__WORK INSTRUCTIONS__. Repeat the listing below exactly. Pictures do not belong in the copy.

__GIVEN INFORMATION__.

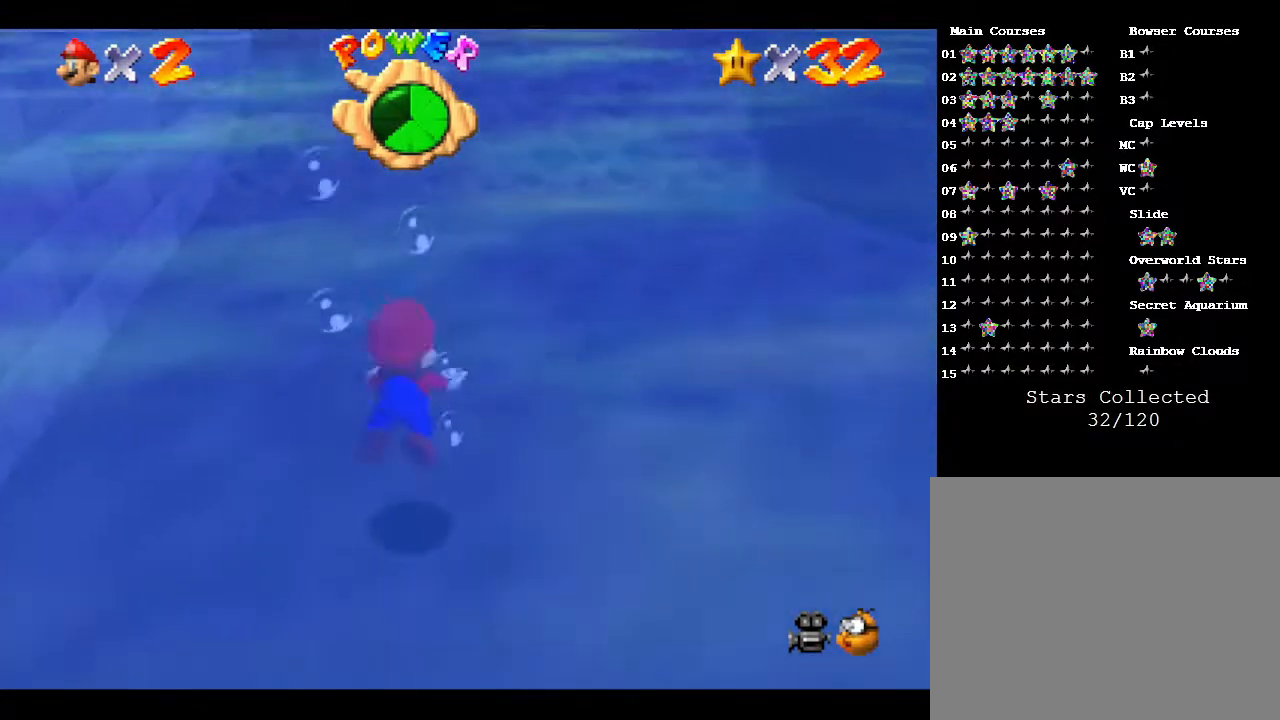
{"buttons": [], "left_stick": "up", "events": [[217, "left_stick", "up-left"], [317, "left_stick", "up"], [417, "A", "up"]]}
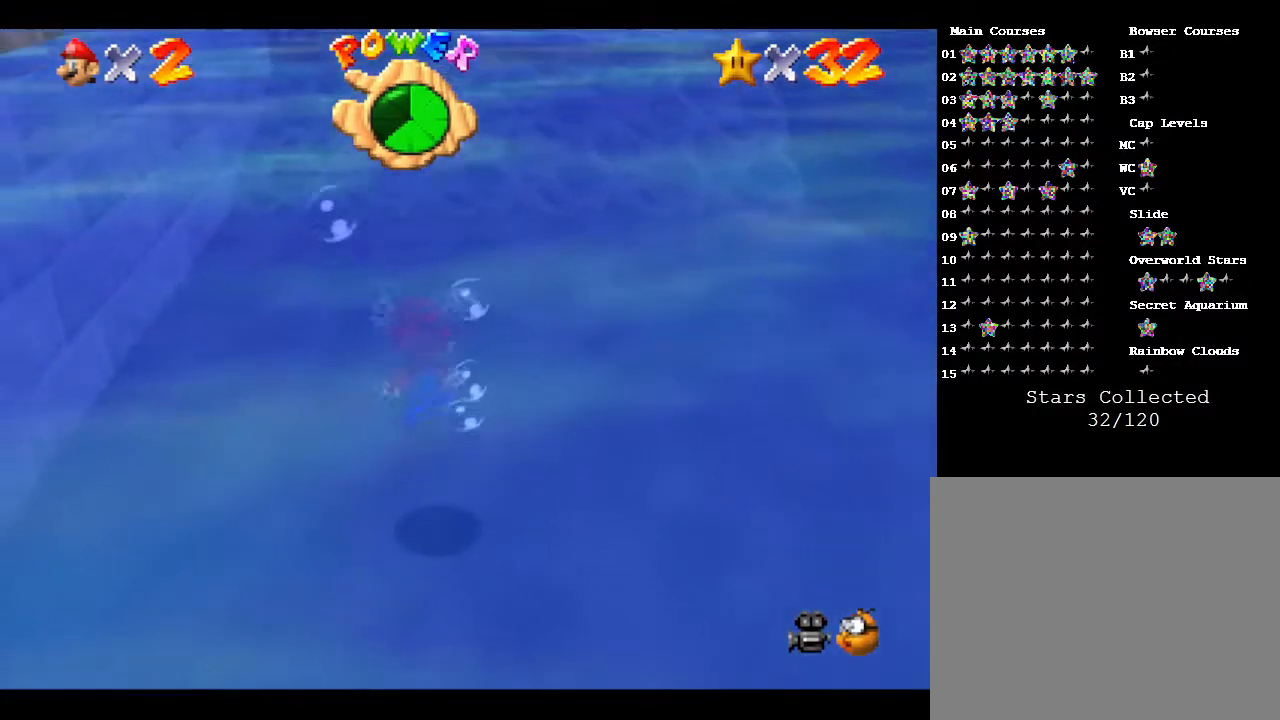
{"buttons": [], "left_stick": "center", "events": [[200, "left_stick", "up-right"], [417, "left_stick", "center"]]}
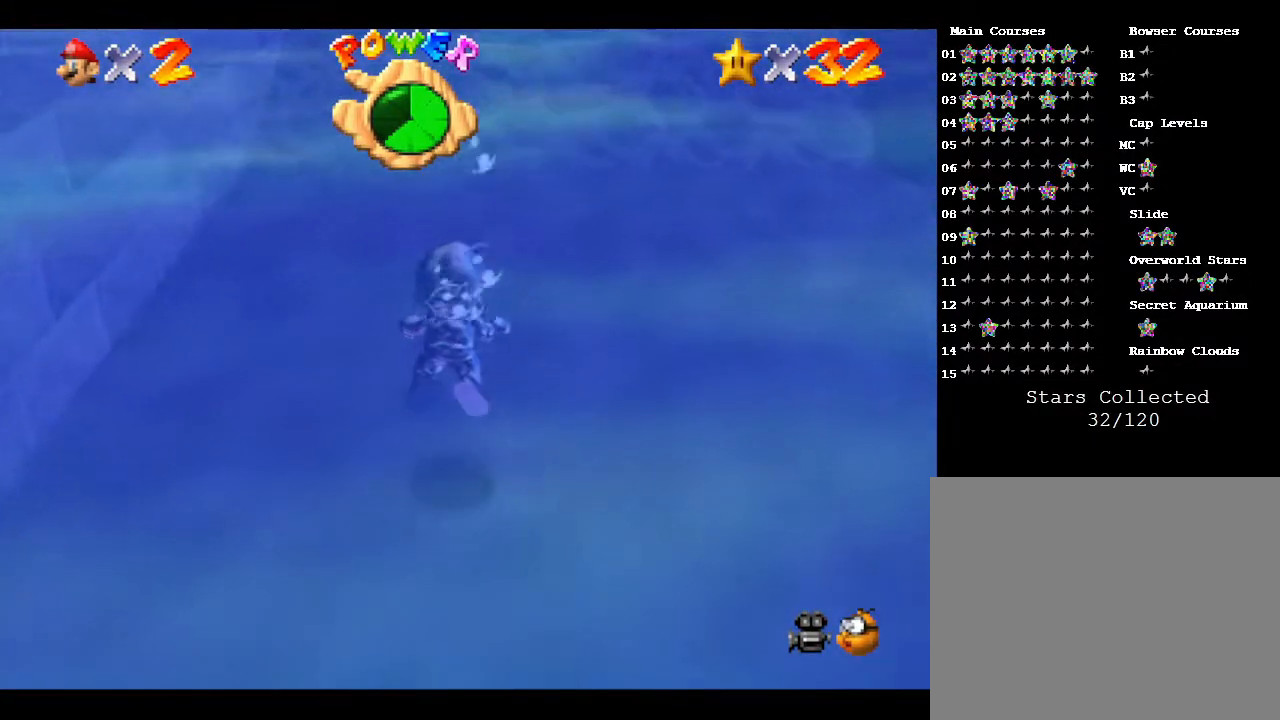
{"buttons": [], "left_stick": "center", "events": []}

__TASK ANSWER__.
{"buttons": [], "left_stick": "up", "events": [[217, "left_stick", "up-left"], [317, "left_stick", "up"], [417, "A", "up"]]}
{"buttons": [], "left_stick": "center", "events": [[200, "left_stick", "up-right"], [417, "left_stick", "center"]]}
{"buttons": [], "left_stick": "center", "events": []}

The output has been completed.